Epictetus Discourses 1.8 - That our reasoning faculties are not free of danger for the uneducated

That the reasoning faculties, in the case of the uneducated, are not free from error

I've read this passage a few times, and if I understand Epictetus' point correctly, then I think he is saying something along the lines of this: rhetorical argumentation has its use, insofar as it is applied to leading the person to a proper education (in philosophy) and as long as the person keeps the focus on its proper use, which is the development of a good character.  However, as the person is still not fully educated, there is danger in learning and using rhetorical argumentation because it may lead to him becoming "conceited and presumptuous (v. 8).

Epictetus warns more explicitly,

For how on earth can one persuade a young man who excels in these studies that he should not become an appendage to them, but rather make them an appendage to himself?  Won’t he trample all these appeals underfoot, and walk about among us full of pride and puffed up with conceit, never being willing to allow that anyone should try to remind him of his shortcomings, and of where he has gone astray?

We should learn rhetoric and argumentation in the pursuit of living well and living in agreement with Nature.  If we become good at these skills, it should be because we are good philosophers - we love wisdom and virtue and wish to explain and argue the philosophy well.  But, some may go astray by becoming good at rhetoric and argumentation and take pride in these skills, rather than taking pride in living the good life.

Keep your eye on the mark: wisdom, excellence of character, virtue.  Don't be distracted by the skills that augment the embodiment of your philosophy.

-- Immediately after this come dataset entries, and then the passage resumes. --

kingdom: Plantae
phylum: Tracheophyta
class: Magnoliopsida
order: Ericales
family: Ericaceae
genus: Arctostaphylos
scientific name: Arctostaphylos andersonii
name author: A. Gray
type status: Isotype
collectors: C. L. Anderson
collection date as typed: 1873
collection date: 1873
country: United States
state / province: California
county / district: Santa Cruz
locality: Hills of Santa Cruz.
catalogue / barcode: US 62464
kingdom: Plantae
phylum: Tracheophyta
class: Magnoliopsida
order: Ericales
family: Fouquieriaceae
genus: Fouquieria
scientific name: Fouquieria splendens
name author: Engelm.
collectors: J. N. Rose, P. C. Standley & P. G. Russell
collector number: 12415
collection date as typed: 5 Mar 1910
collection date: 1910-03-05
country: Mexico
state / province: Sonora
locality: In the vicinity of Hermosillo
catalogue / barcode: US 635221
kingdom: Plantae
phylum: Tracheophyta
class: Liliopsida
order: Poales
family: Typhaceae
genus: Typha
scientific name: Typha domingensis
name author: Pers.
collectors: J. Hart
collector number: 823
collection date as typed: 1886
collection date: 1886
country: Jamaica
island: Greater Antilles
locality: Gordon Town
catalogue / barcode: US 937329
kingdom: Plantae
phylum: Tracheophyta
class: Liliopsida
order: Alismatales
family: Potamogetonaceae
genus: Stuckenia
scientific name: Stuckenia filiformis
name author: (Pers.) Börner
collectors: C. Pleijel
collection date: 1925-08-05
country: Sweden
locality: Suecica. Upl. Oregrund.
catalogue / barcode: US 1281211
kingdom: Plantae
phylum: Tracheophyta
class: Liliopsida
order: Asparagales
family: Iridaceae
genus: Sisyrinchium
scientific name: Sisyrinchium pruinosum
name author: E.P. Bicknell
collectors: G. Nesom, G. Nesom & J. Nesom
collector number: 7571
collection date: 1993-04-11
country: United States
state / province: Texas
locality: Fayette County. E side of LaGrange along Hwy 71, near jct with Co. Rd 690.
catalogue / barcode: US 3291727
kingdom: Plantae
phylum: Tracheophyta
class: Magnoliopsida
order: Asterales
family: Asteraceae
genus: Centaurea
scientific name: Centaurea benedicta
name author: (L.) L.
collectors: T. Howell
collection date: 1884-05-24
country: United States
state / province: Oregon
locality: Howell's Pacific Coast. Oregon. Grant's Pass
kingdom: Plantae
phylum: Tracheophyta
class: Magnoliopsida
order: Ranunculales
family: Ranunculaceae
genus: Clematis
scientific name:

Epictetus concludes the point:

Plato was strong and handsome, is it necessary that I too, sitting here, should toil to become strong or handsome, as though that were essential to philosophy just because a certain philosopher happened to be strong and handsome as well as being a philosopher? Don’t you want to understand and distinguish what qualities people require in order to become philosophers, and what other qualities may be present in them accidentally? Come now, if I could be counted as a philosopher, would you need to become lame like me?

Now, do I want to deny you these capacities? Heaven forbid! No more than I would wish to deny you the capacity to see.  All the same, if you ask me what the human good is, I can offer you no other reply than to say that it lies in a certain quality of choice.